Points in Time and Space: New Method for Estimating Age of Lidar-detected Structures

October 26, 2023

Recent advances in archaeological research such as lidar and remote sensing have led to a wealth of data about where ancient structures were built. They have even recently enabled researchers to predict that there may be more than 10,000 ancient structures still hidden in the Amazon. But adding temporal context to this spatial data, thereby determining how urban areas developed throughout time, remains a significant challenge.

In a new study titled published in Scientific Reports, a team of researchers led by the Max Plank Institute of Geoanthropology applied statistics and machine learning to develop a predictive model for the foundation of new structures. In the hope of better understanding historical patterns of ancient tropical urbanism, the researchers used the well-documented Angkor site in Cambodia as a case study. The new model was able to produce a historical population curve for Angkor, demonstrating how machine learning and Bayesian statistics can add chronological information to large lidar datasets.

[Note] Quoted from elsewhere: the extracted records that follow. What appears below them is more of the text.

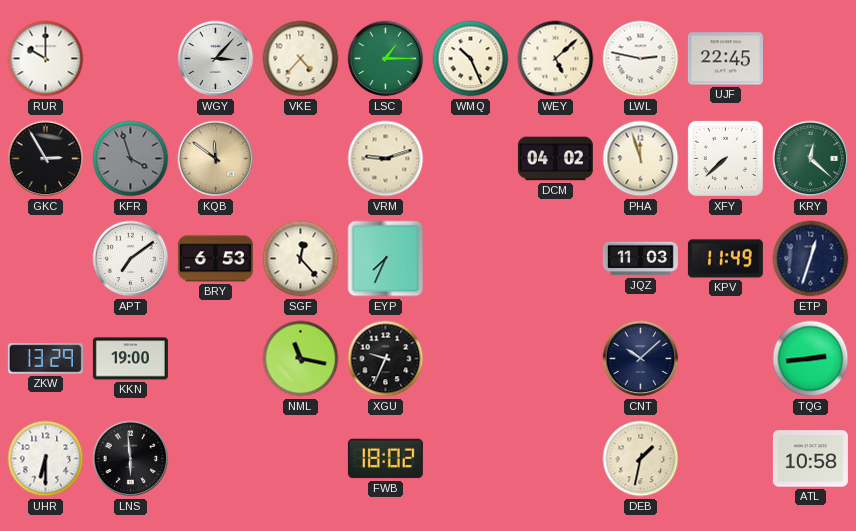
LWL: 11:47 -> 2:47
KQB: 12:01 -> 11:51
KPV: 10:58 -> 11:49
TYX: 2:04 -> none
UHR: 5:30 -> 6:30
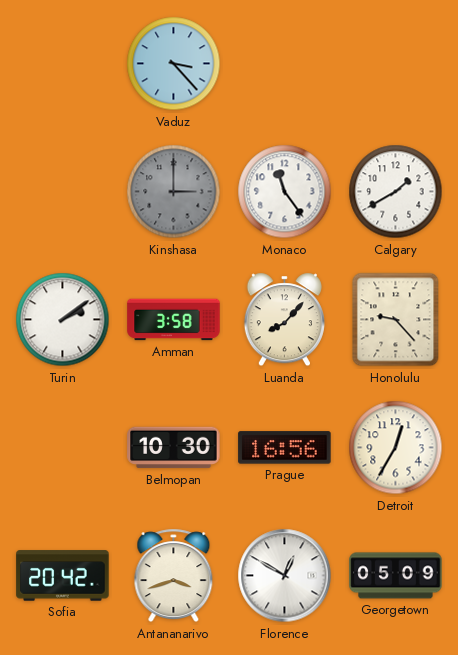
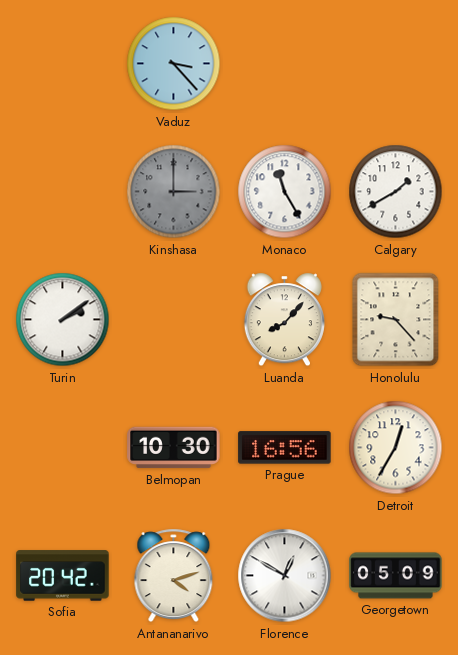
Monaco: 11:24 -> 11:25
Amman: 3:58 -> none
Antananarivo: 3:42 -> 4:12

Estimating Temple Foundation Dates

An oblique view of Angkor Wat and its immediate environs. Upper layer: Digital orthophoto mosaic, with elevation derived from the lidar digital surface model at 1-m resolution. Lower layer: extruded lidar digital terrain model, with 0.5-m resolution and 2× vertical exaggeration. — An oblique view of Angkor Wat and its immediate environs. *Upper* layer: Digital orthophoto mosaic, with elevation derived from the lidar digital surface model at 1-m resolution. *Lower* layer: extruded lidar digital terrain model, with 0.5-m resolution and 2× vertical exaggeration.

© Evans, et al., PNAS, 2023. Open Access.

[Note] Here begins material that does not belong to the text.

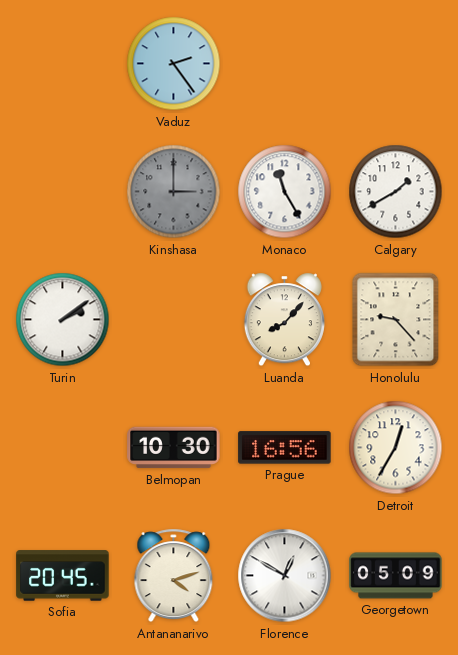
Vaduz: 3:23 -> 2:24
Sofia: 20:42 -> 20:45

An oblique view of Angkor Wat and its immediate environs. *Upper* layer: Digital orthophoto mosaic, with elevation derived from the lidar digital surface model at 1-m resolution. *Lower* layer: extruded lidar digital terrain model, with 0.5-m resolution and 2× vertical exaggeration.

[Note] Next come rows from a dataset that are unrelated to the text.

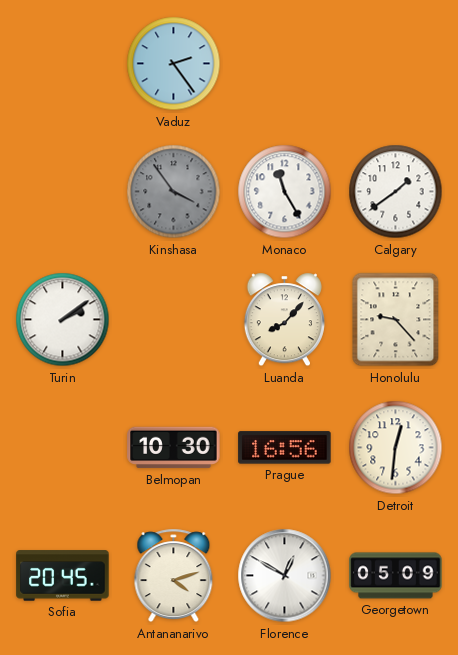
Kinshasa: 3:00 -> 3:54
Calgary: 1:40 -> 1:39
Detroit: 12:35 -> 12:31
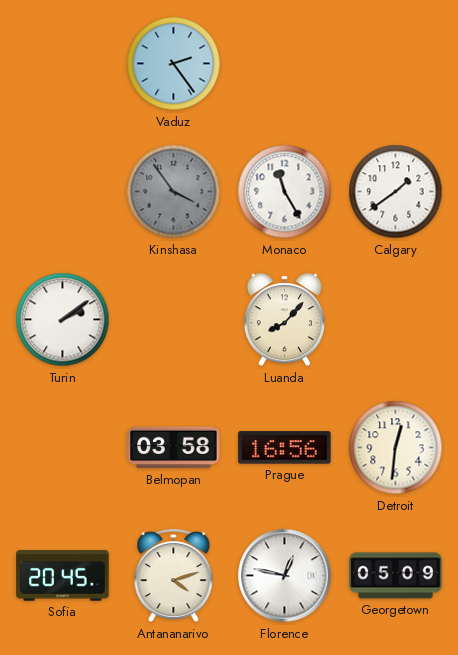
Honolulu: 9:23 -> none
Belmopan: 10:30 -> 03:58
Florence: 12:50 -> 12:47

© Evans, et al., PNAS, 2023. Open Access.

Angkor, with its impressive temples and complex infrastructure, has been a focal point for researchers aiming to understand the development of ancient urbanism. By estimating the historical growth patterns of the city, the study sheds light on the architectural choices, societal transformations, and environmental factors that shaped Angkor.

To achieve these results, the study involved enhancing an existing predictive model for estimating temple foundation dates at Angkor. The researchers used remotely-sensed data to identify undated temples, developed a predictive model that combines traditional regression methods with advanced machine learning techniques, and updated the database of Angkorian temples. When comparing models, based on historical and spatial data, the researchers concluded that the Bayesian approach could more effectively incorporate uncertainties and potentially offer more accurate chronological predictions.

New Methods, More Understanding

The findings of this study mark a noteworthy advancement in archaeological methodology and palaeo data science. By helping to provide a better understanding of ancient urban landscapes and societal changes, these methods reveal the adaptive abilities and diverse lifestyles of our human ancestors and enrich global heritage appreciation.

This research opens up exciting possibilities in the field of archaeology. Lidar technology and Bayesian regression offer the potential to explore numerous ancient cities worldwide. The study suggests several avenues for future research, including empirical model testing, evaluation of alternative modeling approaches, and the application of chronological predictive methods to other tropical regions with available archaeological lidar data.